VA people sacked or trained

It's old news but I've just been reading about the Department of Veterans Affairs' response to the theft of a laptop containing Personally Identifiable Information from a VA employee's home. The response is in several parts:

1. "The VA announced the appointment of a special adviser for information security.
2. "Members of the senior management team were forced to retire or resign and the hapless employee and his line managers were all sacked."
3. The Secretary of State has ordered all VA employees "to complete an annual data privacy and cyber-security awareness training course immediately".
4. Senior officials at the VA have been ordered "to compile an inventory of all workers and contractors who need access to sensitive data."
5. Senior department managers have been told "to remind staff to protect sensitive information"
6. A "security review of all laptops" has been ordered.
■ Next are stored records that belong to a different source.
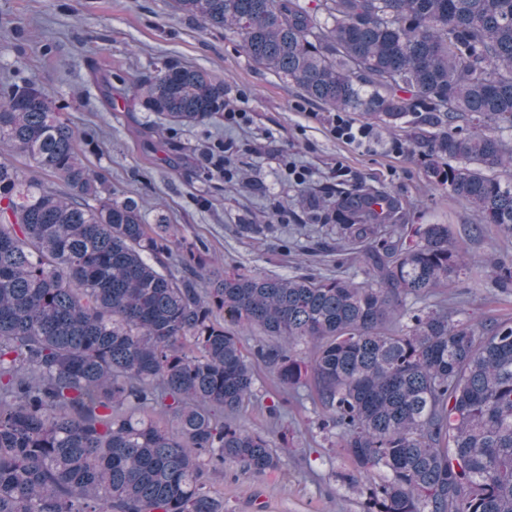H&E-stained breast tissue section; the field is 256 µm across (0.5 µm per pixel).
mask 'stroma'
Instances as JSON below:
<instances>
[{
    "mask_svg": "<svg viewBox=\"0 0 512 512\" xmlns=\"http://www.w3.org/2000/svg\"><path fill=\"white\" fill-rule=\"evenodd\" d=\"M165 58L223 79L227 102L244 105L252 125L229 134L220 122L160 127L133 84ZM28 80L63 107L89 164L120 198L138 204L146 223L167 219L181 239L207 258H223L230 270L364 281L362 251L341 247L317 206L334 188L388 195L406 223L445 224L458 237L478 221L421 164L418 117L395 129L375 126L367 149L333 139L327 109L258 67L231 33L174 12L169 0H0V83ZM267 133L274 149L245 158L247 178L199 176L194 159L207 146L227 135L259 144ZM394 140L402 152L390 150ZM277 149L311 169L307 186L296 187L279 171ZM277 203L288 210L281 223L273 213ZM247 224L275 230L247 233ZM468 238L467 275L428 297V305L462 311L474 322L512 320V289L491 286L484 276L490 259L512 261V236L487 226ZM254 386L258 400L244 420L269 435L284 464L263 475L236 468L211 473L224 512H361L363 494L339 480L354 464L317 429L308 388L281 386L259 362Z\"/></svg>",
    "mask_w": 512,
    "mask_h": 512,
    "instance_id": "1",
    "label": "stroma"
}]
</instances>
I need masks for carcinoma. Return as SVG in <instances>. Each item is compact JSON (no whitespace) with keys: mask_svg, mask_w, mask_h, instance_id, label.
Returning <instances> with one entry per match:
<instances>
[{"mask_svg":"<svg viewBox=\"0 0 512 512\" xmlns=\"http://www.w3.org/2000/svg\"><path fill=\"white\" fill-rule=\"evenodd\" d=\"M172 2L334 111L387 128L428 113L426 171L476 228L512 235V181L494 175L512 151L487 133L512 126V0ZM161 65L134 86L146 110L222 119L224 81ZM3 146L33 173L0 154V512H224L209 472L282 466L266 435L225 421L256 400L240 329L277 338L255 357L281 384L309 383L362 512H512V321L408 305L466 274L448 225L403 224L395 201L354 189L322 207L362 245L366 281L212 278L169 225L114 197L37 83L0 88ZM489 278L512 283V266Z\"/></svg>","mask_w":512,"mask_h":512,"instance_id":"obj_1","label":"carcinoma"}]
</instances>
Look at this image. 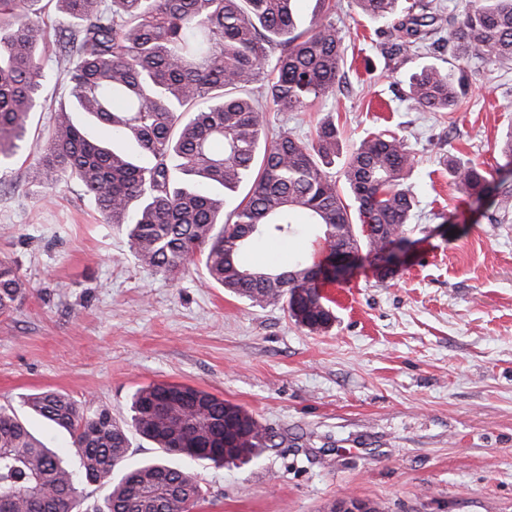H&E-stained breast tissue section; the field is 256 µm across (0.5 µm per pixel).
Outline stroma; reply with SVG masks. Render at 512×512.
<instances>
[{"instance_id":"obj_1","label":"stroma","mask_w":512,"mask_h":512,"mask_svg":"<svg viewBox=\"0 0 512 512\" xmlns=\"http://www.w3.org/2000/svg\"><path fill=\"white\" fill-rule=\"evenodd\" d=\"M332 6L344 36L335 92L270 113L269 132L308 142L329 119L346 152L370 133L403 140L417 205L402 265L385 276L367 261L322 283L336 323L321 336L224 290L201 264L154 274L78 182L32 180L48 124L33 114L29 149L0 167V259L31 287L0 316V405L54 389L123 420L136 389L173 383L241 406L275 445L245 464L198 467L194 512H330L341 498L378 512H512V213L459 191L446 165H482L492 187L512 190L494 174L512 135V62L458 60L444 31L399 52L353 0ZM426 63L467 71L454 111L409 99ZM324 257L306 228L258 240L245 259Z\"/></svg>"}]
</instances>
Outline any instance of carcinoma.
<instances>
[{"instance_id": "obj_1", "label": "carcinoma", "mask_w": 512, "mask_h": 512, "mask_svg": "<svg viewBox=\"0 0 512 512\" xmlns=\"http://www.w3.org/2000/svg\"><path fill=\"white\" fill-rule=\"evenodd\" d=\"M39 0H0V164L13 158L27 120L50 112V134L37 151L32 179L54 188L77 179L106 224H125L138 263L171 276L198 260L209 279L261 308L279 306L313 335L331 331L336 314L314 270L297 262L280 269L249 266L242 253L255 240H286L298 226L318 228L330 249L366 254L406 233L415 198L414 162L400 139L362 138L336 163L340 145L328 120L305 143L281 132L261 143L269 112H304L333 94L342 62L330 0H317L299 29L297 0H56L68 18L55 34L69 105L46 104L43 54L48 34ZM359 14L390 23L400 49L418 48L448 30L462 58L512 61V0H468L448 17L426 0H355ZM468 91L464 74L425 64L408 97L422 109L448 112ZM84 112L134 140L141 163L95 143L72 120ZM454 184L469 196L487 190V172L450 162ZM250 188L229 214L212 187ZM28 290L17 268L0 260V315ZM23 406L69 431L78 467L37 439L12 407L0 406V512H79L81 485L105 490L86 512H193L197 473L161 461L126 465L130 434L178 456L184 425L207 454L205 463L247 462L269 447V429L241 406L189 386L157 383L131 396L129 418L117 420L91 400L46 390ZM229 434L224 457L216 438Z\"/></svg>"}]
</instances>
The 'annual data privacy and cyber-security awareness training course' caught my eye. An annual course?! VA employees are likely to be riding high on a wave of security awareness arising from bad publicity about the incident but putting them through some sort of training course once a year is more or less pointless. Imagine if roads only had one speed sign every 1,000 miles. Or if big trucks only beeped once when reversing. Or if Coca Cola put all its budget into one advertisement per year. It's crazy. The VA (or rather their US Government bosses) are missing a trick. Telling staff to 'remind staff' about their responsibilities to protect sensitive information , if that's all they said, is hardly proactive.

Perhaps we ought to send them a link to NoticeBored?

Elsewhere I've been reading that "Your common sense is the world's best firewall. Just make sure that you turn it on." Likewise Ira Winkler is constantly telling us that common sense is not common but people need "common knowledge" i.e. information to make sound judgments about information security.

Citigroup seems to 'get it', judging by their advertisement for a London-based information security engineer: "The candidate will be a good communicator, capable of producing viable solutions by distilling the assumptions and requirements of the customers. The candidate will be required to promote information security awareness through interaction with technology peers and customers."